Submitted on July 22, 2008
Revised on October 27, 2008
Accepted on October 28, 2008
Predicting protein post-translational modifications using meta-analysis of proteome-scale data sets
Daniel Schwartz, Michael F. Chou, and George M. Church
Genetics Department, Harvard Medical School, Boston, MA 02115
Corresponding Author: dschwartz{at}hms.harvard.edu
Protein post-translational modifications (PTMs) are an important biological regulatory mechanism and the rate of their discovery using high throughput techniques is rapidly increasingly. To make use of this wealth of sequence data, we introduce a new general strategy designed to predict a variety of PTMs in several organisms.
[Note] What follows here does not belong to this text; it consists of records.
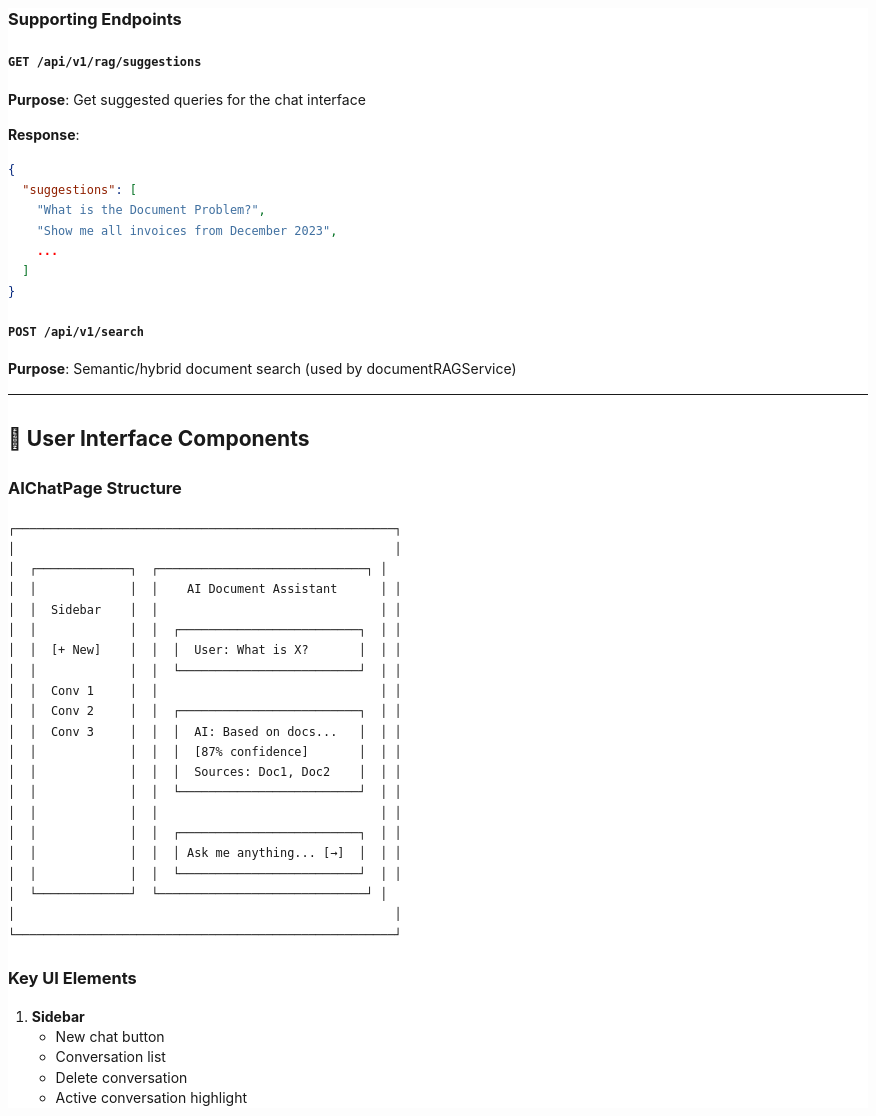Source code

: ### **Supporting Endpoints**

#### `GET /api/v1/rag/suggestions`
**Purpose**: Get suggested queries for the chat interface

**Response**:
```json
{
  "suggestions": [
    "What is the Document Problem?",
    "Show me all invoices from December 2023",
    ...
  ]
}
```

#### `POST /api/v1/search`
**Purpose**: Semantic/hybrid document search (used by documentRAGService)

---

## 🎨 User Interface Components

### **AIChatPage Structure**

```
┌─────────────────────────────────────────────────────┐
│                                                     │
│  ┌─────────────┐  ┌─────────────────────────────┐ │
│  │             │  │    AI Document Assistant      │ │
│  │  Sidebar    │  │                               │ │
│  │             │  │  ┌─────────────────────────┐  │ │
│  │  [+ New]    │  │  │  User: What is X?       │  │ │
│  │             │  │  └─────────────────────────┘  │ │
│  │  Conv 1     │  │                               │ │
│  │  Conv 2     │  │  ┌─────────────────────────┐  │ │
│  │  Conv 3     │  │  │  AI: Based on docs...   │  │ │
│  │             │  │  │  [87% confidence]       │  │ │
│  │             │  │  │  Sources: Doc1, Doc2    │  │ │
│  │             │  │  └─────────────────────────┘  │ │
│  │             │  │                               │ │
│  │             │  │  ┌─────────────────────────┐  │ │
│  │             │  │  │ Ask me anything... [→]  │  │ │
│  │             │  │  └─────────────────────────┘  │ │
│  └─────────────┘  └─────────────────────────────┘ │
│                                                     │
└─────────────────────────────────────────────────────┘
```

### **Key UI Elements**

1. **Sidebar**
   - New chat button
   - Conversation list
   - Delete conversation
   - Active conversation highlight
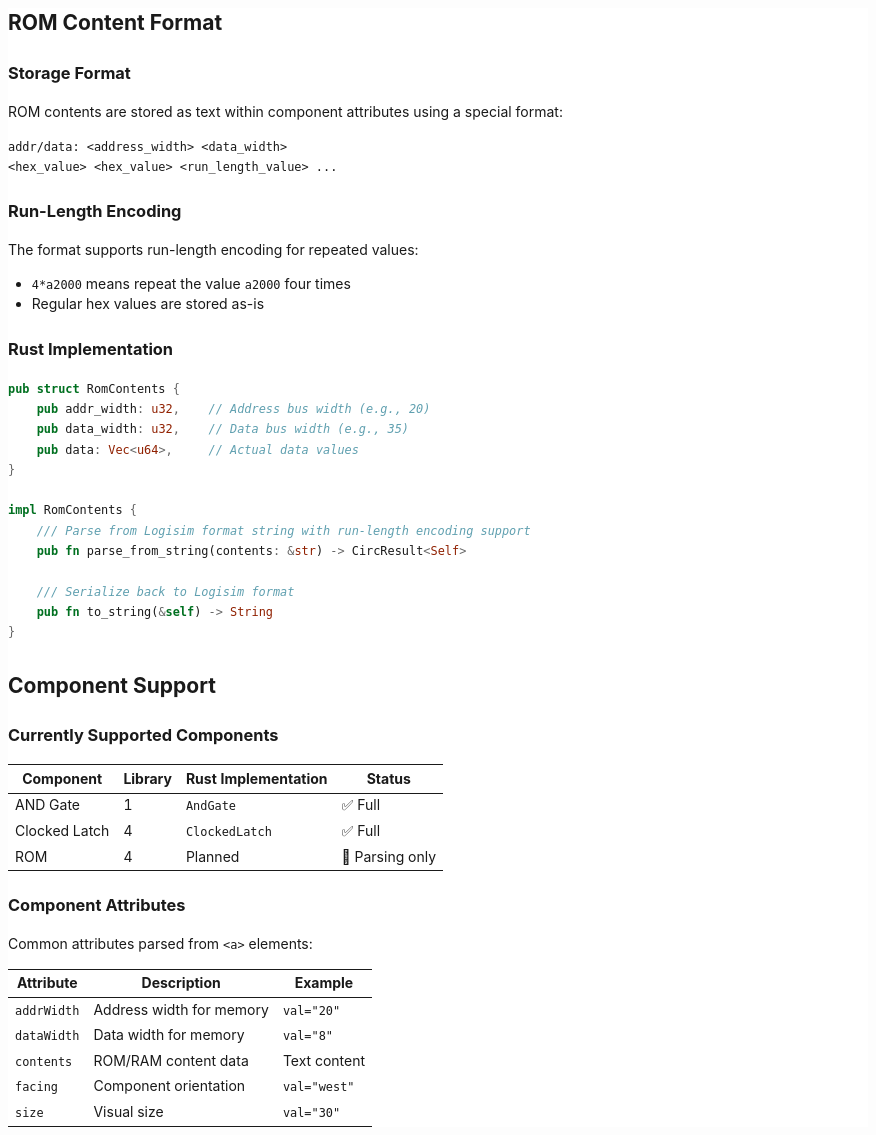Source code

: ## ROM Content Format

### Storage Format

ROM contents are stored as text within component attributes using a special format:

```
addr/data: <address_width> <data_width>
<hex_value> <hex_value> <run_length_value> ...
```

### Run-Length Encoding

The format supports run-length encoding for repeated values:
- `4*a2000` means repeat the value `a2000` four times
- Regular hex values are stored as-is

### Rust Implementation

```rust
pub struct RomContents {
    pub addr_width: u32,    // Address bus width (e.g., 20)
    pub data_width: u32,    // Data bus width (e.g., 35)
    pub data: Vec<u64>,     // Actual data values
}

impl RomContents {
    /// Parse from Logisim format string with run-length encoding support
    pub fn parse_from_string(contents: &str) -> CircResult<Self>
    
    /// Serialize back to Logisim format
    pub fn to_string(&self) -> String
}
```

## Component Support

### Currently Supported Components

| Component | Library | Rust Implementation | Status |
|-----------|---------|-------------------|---------|
| AND Gate | 1 | `AndGate` | ✅ Full |
| Clocked Latch | 4 | `ClockedLatch` | ✅ Full |
| ROM | 4 | Planned | 🔄 Parsing only |

### Component Attributes

Common attributes parsed from `<a>` elements:

| Attribute | Description | Example |
|-----------|-------------|---------|
| `addrWidth` | Address width for memory | `val="20"` |
| `dataWidth` | Data width for memory | `val="8"` |
| `contents` | ROM/RAM content data | Text content |
| `facing` | Component orientation | `val="west"` |
| `size` | Visual size | `val="30"` |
We used the motif-x program to determine phosphorylation motifs in yeast, fly, mouse and man, and lysine acetylation motifs in man. These motifs were then scanned against proteomic sequence data using a newly developed tool called scan-x to globally predict other potential modification sites within these organisms. Ten-fold cross validation was used to determine the sensitivity and minimum specificity for each set of predictions all of which showed improvement over other available tools for phospho-prediction. New motif discovery is a byproduct of this approach, and the phosphorylation motif analyses provide strong evidence of evolutionary conservation of both known and novel kinase motifs.